Dean of Humanities and Social Science Ann F. Friedlaender '64 was unavailable for comment.

Asian student groups

press for changes

The Chinese Students' Club, Asian-American Caucus, Korean Students' Association, and many other organizations are interested in additional Asian language and studies courses. These groups are sponsoring an "Asian-American Awareness Week" from March 2-10, along with the Hong Kong Students' Club, Indians in America Student Union, and Japanese-Americans at MIT to increase awareness of the common Asian-American experience. "This is the first time that all of the Asian clubs on campus are working together," explained Vivian Wu of the AAC.

Eric G. Donato G, also of the AAC, said, "We're trying to build the sense that Asian-Americans do have a common experience; from there we can move onto the issues at MIT and set an agenda of what we feel the MIT curriculum lacks. Already, because of this gap between student needs and what MIT offers now, we are offering seminars ourselves. The response shows that there is a definite group which wants to see more of this."

"We all hope to show people what the Asian community at MIT looks like and how broad it is. The awareness week is not meant to generate an exclusionary feeling, but rather a community feeling which both Asians and non-Asians can participate in and learn from," Wu said.

Other activities on campus to promote interest in Asian studies have included petitions circulated by the CSC to learn students' particular interests in Asian studies courses, an IAP program sponsored by the Center for International Studies to show movies made by modern Chinese filmmakers, and workshops and seminars focusing on modern China sponsored by the Asian Council.

One of the strongest supporters of Asian studies has been Sloan School Dean Lester C. Thurow. Thurow strongly propones internationalizing and diversifying the MIT curriculum.

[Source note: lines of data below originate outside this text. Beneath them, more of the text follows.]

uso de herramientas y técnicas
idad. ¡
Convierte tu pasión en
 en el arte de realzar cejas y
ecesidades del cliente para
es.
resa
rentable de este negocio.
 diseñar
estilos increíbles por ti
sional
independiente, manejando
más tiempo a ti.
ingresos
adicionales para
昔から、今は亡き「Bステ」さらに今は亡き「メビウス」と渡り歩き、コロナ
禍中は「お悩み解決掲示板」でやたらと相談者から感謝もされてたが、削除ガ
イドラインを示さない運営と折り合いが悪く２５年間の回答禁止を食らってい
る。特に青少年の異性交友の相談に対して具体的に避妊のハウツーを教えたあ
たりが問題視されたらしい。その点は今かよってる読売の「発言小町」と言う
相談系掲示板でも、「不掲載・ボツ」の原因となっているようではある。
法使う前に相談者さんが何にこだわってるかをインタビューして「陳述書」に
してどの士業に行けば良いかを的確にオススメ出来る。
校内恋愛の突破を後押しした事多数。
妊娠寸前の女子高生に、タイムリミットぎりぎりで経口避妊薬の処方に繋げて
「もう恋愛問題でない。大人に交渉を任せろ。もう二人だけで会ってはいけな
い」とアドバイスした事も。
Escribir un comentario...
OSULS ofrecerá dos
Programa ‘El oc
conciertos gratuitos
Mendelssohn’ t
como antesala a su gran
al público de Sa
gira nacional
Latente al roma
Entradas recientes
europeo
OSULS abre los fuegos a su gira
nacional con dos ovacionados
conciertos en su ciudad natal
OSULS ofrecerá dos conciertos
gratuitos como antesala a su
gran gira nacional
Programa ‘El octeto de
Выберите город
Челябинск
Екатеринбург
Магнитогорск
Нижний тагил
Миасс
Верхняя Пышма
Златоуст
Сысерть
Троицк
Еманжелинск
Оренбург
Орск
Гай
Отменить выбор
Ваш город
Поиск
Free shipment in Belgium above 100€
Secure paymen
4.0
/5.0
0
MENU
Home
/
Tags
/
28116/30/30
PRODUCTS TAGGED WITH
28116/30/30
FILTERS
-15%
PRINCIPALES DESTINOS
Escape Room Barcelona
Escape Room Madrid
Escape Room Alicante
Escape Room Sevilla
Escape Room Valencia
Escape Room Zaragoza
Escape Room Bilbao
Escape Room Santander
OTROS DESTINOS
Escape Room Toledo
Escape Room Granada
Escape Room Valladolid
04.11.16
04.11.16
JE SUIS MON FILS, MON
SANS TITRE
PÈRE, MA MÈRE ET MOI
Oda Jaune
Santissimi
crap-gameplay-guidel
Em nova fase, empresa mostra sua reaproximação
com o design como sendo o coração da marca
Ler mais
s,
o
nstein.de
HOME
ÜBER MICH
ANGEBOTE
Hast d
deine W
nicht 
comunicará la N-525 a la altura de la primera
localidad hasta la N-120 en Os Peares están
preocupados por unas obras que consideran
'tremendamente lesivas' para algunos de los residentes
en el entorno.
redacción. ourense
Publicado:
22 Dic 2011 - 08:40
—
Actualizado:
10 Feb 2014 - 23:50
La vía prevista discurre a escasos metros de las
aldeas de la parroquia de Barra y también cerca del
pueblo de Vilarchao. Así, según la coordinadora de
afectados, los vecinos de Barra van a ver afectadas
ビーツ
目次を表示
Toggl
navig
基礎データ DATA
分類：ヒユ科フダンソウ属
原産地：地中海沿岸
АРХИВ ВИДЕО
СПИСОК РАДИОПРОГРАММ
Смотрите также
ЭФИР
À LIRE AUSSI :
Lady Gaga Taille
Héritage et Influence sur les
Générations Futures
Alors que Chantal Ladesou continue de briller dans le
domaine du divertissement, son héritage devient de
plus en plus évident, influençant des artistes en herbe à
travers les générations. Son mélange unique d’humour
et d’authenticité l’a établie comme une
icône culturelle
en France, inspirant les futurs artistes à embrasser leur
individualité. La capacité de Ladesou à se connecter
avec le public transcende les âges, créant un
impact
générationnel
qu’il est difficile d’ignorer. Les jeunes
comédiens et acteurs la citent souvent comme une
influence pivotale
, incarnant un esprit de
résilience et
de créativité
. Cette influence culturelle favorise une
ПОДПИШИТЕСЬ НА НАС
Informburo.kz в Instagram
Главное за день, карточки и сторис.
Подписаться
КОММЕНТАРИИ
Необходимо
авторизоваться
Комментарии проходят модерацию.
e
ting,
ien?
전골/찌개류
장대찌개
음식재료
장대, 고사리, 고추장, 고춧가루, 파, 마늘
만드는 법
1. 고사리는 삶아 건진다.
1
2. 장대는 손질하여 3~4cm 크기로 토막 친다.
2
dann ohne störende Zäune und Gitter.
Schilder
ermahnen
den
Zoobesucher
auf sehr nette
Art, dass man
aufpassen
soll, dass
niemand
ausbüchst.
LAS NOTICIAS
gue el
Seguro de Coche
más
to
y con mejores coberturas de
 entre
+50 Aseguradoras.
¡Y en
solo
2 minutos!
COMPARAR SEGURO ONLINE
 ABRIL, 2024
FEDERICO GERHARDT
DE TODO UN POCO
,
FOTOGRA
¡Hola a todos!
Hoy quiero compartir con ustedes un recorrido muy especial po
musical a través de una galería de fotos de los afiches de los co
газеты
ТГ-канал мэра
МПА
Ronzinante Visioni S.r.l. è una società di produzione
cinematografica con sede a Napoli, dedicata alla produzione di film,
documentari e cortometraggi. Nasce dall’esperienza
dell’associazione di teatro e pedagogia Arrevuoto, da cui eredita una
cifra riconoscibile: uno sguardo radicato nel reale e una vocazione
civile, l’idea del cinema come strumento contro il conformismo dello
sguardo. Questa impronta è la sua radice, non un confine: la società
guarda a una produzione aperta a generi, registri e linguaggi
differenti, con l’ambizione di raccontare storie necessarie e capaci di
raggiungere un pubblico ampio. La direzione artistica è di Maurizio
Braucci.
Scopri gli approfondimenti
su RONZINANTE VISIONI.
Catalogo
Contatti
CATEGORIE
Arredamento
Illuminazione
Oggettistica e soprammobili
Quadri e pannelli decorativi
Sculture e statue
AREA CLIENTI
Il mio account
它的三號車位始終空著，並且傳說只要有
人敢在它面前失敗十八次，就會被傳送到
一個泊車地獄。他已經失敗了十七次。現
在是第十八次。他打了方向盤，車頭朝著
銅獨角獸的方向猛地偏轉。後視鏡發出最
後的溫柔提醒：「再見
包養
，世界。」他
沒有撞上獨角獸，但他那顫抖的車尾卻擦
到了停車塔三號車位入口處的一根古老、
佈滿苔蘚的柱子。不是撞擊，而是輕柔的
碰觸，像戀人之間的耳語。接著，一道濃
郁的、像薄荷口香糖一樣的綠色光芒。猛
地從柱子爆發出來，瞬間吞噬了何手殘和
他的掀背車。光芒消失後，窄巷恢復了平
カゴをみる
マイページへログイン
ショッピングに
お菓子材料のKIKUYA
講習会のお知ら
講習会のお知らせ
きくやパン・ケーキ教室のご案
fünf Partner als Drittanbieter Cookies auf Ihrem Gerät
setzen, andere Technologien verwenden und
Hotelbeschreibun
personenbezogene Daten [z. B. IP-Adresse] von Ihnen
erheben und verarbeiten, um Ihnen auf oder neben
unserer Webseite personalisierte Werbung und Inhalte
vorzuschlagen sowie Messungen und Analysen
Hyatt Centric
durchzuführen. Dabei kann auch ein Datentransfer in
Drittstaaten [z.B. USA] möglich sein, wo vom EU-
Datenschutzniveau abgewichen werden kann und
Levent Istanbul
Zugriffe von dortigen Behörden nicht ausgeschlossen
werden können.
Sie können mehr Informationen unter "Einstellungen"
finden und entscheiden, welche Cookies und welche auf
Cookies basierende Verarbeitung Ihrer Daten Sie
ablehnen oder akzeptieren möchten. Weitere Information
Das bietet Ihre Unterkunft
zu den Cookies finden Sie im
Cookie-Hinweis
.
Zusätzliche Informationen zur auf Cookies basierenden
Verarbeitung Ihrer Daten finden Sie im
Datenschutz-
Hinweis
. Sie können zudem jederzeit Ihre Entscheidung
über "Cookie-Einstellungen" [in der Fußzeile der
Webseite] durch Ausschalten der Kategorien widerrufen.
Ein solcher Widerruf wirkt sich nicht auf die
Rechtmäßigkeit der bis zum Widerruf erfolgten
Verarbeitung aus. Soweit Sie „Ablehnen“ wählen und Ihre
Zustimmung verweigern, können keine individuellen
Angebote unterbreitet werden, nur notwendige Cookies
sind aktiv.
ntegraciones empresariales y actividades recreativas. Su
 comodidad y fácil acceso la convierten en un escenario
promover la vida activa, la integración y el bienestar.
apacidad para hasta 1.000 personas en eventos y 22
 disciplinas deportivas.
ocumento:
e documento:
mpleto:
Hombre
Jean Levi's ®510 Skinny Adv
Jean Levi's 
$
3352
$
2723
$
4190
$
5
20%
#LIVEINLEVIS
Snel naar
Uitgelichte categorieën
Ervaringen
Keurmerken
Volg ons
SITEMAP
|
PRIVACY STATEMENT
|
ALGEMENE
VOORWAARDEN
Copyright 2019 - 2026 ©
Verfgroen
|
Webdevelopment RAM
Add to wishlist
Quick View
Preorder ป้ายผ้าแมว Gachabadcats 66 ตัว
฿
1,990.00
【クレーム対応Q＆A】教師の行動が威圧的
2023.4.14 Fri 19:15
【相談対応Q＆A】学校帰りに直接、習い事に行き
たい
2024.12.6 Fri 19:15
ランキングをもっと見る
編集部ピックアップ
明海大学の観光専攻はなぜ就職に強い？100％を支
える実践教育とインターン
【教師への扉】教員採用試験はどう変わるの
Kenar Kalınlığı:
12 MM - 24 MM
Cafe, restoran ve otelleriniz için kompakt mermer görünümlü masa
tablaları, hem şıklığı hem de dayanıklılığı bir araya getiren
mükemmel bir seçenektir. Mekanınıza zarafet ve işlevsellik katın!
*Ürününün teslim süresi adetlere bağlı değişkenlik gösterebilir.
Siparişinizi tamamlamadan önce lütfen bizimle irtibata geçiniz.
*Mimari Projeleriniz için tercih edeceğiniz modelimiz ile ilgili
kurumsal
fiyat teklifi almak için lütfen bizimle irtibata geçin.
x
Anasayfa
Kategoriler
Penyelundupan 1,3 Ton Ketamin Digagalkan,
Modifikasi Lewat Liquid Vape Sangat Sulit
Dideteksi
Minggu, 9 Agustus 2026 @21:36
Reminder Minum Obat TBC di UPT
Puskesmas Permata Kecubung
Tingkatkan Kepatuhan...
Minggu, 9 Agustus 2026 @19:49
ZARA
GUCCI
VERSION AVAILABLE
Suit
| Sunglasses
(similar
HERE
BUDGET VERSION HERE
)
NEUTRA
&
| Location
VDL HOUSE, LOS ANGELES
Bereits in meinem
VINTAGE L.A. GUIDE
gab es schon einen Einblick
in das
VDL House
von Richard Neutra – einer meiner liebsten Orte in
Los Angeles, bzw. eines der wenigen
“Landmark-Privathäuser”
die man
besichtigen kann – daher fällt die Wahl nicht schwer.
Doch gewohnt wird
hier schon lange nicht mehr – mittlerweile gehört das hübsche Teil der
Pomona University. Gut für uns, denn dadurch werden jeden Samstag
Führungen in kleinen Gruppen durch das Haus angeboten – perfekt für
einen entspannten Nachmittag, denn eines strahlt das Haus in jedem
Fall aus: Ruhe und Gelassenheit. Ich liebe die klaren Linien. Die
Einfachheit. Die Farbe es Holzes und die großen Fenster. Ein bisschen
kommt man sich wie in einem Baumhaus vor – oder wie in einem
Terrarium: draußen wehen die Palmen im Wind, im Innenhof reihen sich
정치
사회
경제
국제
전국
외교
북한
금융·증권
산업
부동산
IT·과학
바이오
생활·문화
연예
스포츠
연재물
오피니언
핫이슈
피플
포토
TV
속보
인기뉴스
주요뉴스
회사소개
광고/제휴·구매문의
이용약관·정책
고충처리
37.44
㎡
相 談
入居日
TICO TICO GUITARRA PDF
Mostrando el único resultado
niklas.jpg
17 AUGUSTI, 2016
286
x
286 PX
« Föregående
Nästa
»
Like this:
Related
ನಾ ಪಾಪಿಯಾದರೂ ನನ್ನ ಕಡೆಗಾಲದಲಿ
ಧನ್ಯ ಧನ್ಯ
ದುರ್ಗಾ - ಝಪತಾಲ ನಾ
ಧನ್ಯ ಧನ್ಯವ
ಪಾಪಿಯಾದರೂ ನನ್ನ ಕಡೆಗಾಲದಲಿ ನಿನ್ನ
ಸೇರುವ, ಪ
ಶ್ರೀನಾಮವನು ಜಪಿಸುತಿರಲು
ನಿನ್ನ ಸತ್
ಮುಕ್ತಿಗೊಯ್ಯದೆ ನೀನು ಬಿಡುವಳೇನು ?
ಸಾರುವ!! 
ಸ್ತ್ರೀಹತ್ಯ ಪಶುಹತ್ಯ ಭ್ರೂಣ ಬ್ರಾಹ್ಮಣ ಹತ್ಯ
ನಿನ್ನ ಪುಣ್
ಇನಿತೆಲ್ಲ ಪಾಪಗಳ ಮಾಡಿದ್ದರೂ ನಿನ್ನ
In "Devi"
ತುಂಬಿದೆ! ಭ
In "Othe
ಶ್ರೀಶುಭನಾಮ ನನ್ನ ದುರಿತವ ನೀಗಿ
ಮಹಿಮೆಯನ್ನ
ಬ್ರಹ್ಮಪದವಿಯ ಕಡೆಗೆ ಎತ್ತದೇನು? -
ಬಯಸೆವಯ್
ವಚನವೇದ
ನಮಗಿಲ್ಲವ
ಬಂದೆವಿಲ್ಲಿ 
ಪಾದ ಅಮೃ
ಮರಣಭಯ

"Internationalization is pretty high on the agenda of the Sloan School," explained Political Science Professor Richard J. Samuels, who founded and still currently heads the MIT Japan Program. "Because economically and technically things are expanding in Asia so fast, expanding the curriculum to include more courses on management in Asia, Japanese culture, Chinese language and so forth can only benefit our students," he added.

Japan program is

an inspiration

Supporters of Asian studies programs point to the success of the ever-expanding MIT Japan Program, which is only nine years old.

"Just five years ago, MIT had no Japanese language courses," Samuels explained. "Now we have the largest program of applied Japanese studies in the country. Our language program is nearly the size of Harvard's and each year we are sending more and more students to study in Japan. I can only support programs like ours which could open up the rest of the world to MIT."

Samuels strongly defended the establishment of an Asian studies program at MIT. "Students need so badly to have equivalent abilities to cooperate and compete with Asian nations. MIT's programs need more magnitude, and we should have more internationally astute students graduating from here to better adapt to the global economy," he said.